IMPLICATIONS OF SUSMITA’S RESEARCH
Susmita’s research has the potential for far reaching impact. Given that customized neural hardware has wide applicability, and can provide performance gain that is orders of magnitude above conventional machines with CPUs, and GPUs, it is imperative to develop accurate prediction models to perform design evaluations of such hardware. Currently, DL hardware architects have access to only a limited number of tools for performance simulation and design insights. For Susmita, this has been an appealing challenge. It has motivated her to work on the development of specialized simulation platforms and optimization frameworks for domain-specific neural processors. Her work is supported by her interest in backend hardware and algorithmic optimization.
The tools developed by Susmita, CNNergy and DeepOpt, are open-source, allowing the wider community of practitioners to adapt and customize it to specific needs. Capable of providing detailed performance characteristics associated with various components of the network and hardware, the tools can be used to evaluate various design choices for the deployment of deep learning applications. Ultimately, Susmita’s goal is to contribute to the development of industry-standard tools that can guide the design process of neural engines.
SUSMITA’S ACADEMIC CAREER
Susmita’s interest in VLSI circuits and systems started in her sophomore year in college, and by her senior year, the interest was firmly cemented as she gained hands-on experience in VLSI design.

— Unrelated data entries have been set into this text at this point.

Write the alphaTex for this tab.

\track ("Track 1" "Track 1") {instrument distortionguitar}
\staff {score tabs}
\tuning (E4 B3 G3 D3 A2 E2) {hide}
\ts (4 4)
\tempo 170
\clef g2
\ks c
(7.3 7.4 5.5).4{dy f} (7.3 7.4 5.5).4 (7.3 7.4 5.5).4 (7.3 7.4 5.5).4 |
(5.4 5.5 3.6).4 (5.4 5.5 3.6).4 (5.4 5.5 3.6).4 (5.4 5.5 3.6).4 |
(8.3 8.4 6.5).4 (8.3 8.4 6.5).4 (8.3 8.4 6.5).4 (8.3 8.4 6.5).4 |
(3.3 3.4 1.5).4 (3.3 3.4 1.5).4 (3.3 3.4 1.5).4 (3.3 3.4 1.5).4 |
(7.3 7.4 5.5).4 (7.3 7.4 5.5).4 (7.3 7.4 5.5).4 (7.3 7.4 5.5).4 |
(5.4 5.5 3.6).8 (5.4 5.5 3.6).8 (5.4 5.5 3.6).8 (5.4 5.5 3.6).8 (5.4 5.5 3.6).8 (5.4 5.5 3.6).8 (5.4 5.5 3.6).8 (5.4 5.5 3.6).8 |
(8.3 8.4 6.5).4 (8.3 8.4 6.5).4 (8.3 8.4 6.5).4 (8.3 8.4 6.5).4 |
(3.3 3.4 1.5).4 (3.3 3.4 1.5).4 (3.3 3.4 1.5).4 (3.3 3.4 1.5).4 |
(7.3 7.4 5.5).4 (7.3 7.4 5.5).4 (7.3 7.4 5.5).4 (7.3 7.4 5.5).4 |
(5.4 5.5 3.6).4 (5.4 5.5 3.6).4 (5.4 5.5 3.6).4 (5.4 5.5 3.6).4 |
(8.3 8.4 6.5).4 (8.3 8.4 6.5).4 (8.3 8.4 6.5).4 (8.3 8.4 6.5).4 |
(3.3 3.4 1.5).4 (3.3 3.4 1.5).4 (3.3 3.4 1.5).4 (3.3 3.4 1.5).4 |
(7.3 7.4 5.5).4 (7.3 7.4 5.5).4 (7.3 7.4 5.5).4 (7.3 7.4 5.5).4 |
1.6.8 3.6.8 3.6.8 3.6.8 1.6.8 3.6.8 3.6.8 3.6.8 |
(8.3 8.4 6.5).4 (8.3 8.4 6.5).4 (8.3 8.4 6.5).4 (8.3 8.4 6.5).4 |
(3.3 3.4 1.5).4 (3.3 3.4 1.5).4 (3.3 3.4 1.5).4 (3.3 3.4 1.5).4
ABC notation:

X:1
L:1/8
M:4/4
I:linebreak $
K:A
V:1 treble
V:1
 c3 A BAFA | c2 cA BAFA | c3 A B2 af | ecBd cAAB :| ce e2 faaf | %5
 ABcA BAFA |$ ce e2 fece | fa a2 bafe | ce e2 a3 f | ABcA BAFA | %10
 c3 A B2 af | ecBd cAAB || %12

Pursuing research opportunities in VLSI system designs and closely allied areas seemed a logical next step. For Susmita, the University of Minnesota was an easy choice given faculty expertise, and strength in disciplinary and interdisciplinary research.
A recipient of the Kevin and AJ KleinOsowski fellowship (2017-2018) and the Peter and Deborah Wexler Graduate Award (University of Illinois at Chicago), Susmita views her Cadence Technology Award as motivational and supportive. It gives her recognition among her peers, and encourages her to continue research in her field of interest.